韓国大統領選、不正選挙論が影響?異例の24時間監視体制

韓国で行われた大統領選挙では、投票箱が24時間体制で防犯カメラにより監視されるなど、異例の対応が取られた。この背景にあるのは、インターネット上で急速に拡散した「不正選挙」を巡る陰謀論だ。世界各地でソーシャルメディアを通じた選挙への干渉が問題視される中、韓国で発生した混乱と対応を取材した。

革新系の李在明氏(61)が、保守派候補らを抑え当選を確実にした。李氏は当選後、「国民を団結させるという大統領の責任を、私は決して忘れません」と述べた。

今回の選挙結果について、専門家は「若者の投票行動の変化」に注目している。淑明女子大学の洪誠秀教授は、「従来の傾向では、20代、30代はやや進歩的、年配層は保守的と両極化が一般的でした。しかし、今回は20代、30代の間で男女間の違いが顕著です。若い男女で政治的な傾向がこれほど違うのは、非常に注目すべき新しい現象です」と指摘する。実際、20代、30代の女性の過半数が李氏に投票した一方で、同世代の男性票は保守系の候補を含む3氏で分かれた。

この投票行動の背景には、選挙で不正が行われているというインターネット上の世論が大きく影響したと考えられている。洪教授は、「YouTubeなどでフェイクニュースがかなり拡散され、その影響が大きかった。特に20代、30代に対する影響が目立っていたと言えるかもしれません」と語る。では、韓国社会では具体的に何が起こっていたのだろうか。

「一部、有権者からは不正選挙の声があがっていますが、投票所ひとつとっても、私たちを含めた内外のメディアに取材が許可されています」と、現場を取材した日下部正樹キャスターは報告する。
________________________________________
本文の設問:
(A) 韓国大統領選の記事から、「革新系の李在明氏(61)が、」で始まり「部正樹キャスターは報告する。」まで続く部分を、そのまま書き写してください。
(B) 韓国大統領選の記事に出てくる洪誠秀教授は、どこの大学の教授ですか。
(C) 韓国大統領選の記事の内容を、2文でまとめてください。

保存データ
________________________________________
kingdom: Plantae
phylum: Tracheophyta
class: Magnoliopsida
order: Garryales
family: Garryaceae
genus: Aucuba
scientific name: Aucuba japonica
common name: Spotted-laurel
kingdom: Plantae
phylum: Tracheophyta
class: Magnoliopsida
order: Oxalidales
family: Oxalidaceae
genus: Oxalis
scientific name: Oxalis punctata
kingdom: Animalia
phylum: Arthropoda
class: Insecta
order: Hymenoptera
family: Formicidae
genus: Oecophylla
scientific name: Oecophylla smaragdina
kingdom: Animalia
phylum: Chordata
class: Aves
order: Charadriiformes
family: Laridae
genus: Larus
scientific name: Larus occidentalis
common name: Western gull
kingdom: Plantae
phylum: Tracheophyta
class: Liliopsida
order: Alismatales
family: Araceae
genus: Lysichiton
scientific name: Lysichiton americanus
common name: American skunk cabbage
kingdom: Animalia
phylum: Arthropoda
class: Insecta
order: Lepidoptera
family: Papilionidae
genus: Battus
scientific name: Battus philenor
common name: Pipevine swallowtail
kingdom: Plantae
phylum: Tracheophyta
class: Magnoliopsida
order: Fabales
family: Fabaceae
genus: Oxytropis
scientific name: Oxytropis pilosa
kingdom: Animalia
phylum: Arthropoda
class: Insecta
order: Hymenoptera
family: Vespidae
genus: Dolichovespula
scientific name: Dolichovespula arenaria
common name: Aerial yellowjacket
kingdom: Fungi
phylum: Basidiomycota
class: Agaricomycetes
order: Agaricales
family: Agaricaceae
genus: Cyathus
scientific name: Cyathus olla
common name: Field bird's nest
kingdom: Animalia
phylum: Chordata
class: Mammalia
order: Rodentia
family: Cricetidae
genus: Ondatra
________________________________________
設問ごとの解答:
(A)
革新系の李在明氏(61)が、保守派候補らを抑え当選を確実にした。李氏は当選後、「国民を団結させるという大統領の責任を、私は決して忘れません」と述べた。

今回の選挙結果について、専門家は「若者の投票行動の変化」に注目している。淑明女子大学の洪誠秀教授は、「従来の傾向では、20代、30代はやや進歩的、年配層は保守的と両極化が一般的でした。しかし、今回は20代、30代の間で男女間の違いが顕著です。若い男女で政治的な傾向がこれほど違うのは、非常に注目すべき新しい現象です」と指摘する。実際、20代、30代の女性の過半数が李氏に投票した一方で、同世代の男性票は保守系の候補を含む3氏で分かれた。

この投票行動の背景には、選挙で不正が行われているというインターネット上の世論が大きく影響したと考えられている。洪教授は、「YouTubeなどでフェイクニュースがかなり拡散され、その影響が大きかった。特に20代、30代に対する影響が目立っていたと言えるかもしれません」と語る。では、韓国社会では具体的に何が起こっていたのだろうか。

「一部、有権者からは不正選挙の声があがっていますが、投票所ひとつとっても、私たちを含めた内外のメディアに取材が許可されています」と、現場を取材した日下部正樹キャスターは報告する。

(B) 淑明女子大学です。

(C) 韓国の大統領選挙では、インターネット上で広がった「不正選挙」の陰謀論を背景に、投票箱を24時間体制で防犯カメラで監視するなどの異例の対応が取られ、革新系の李在明氏が当選を確実にした。専門家は20代、30代で男女の投票傾向が大きく分かれたことに注目しており、YouTubeなどで広がったフェイクニュースの影響が特にこの世代で目立ったと指摘している。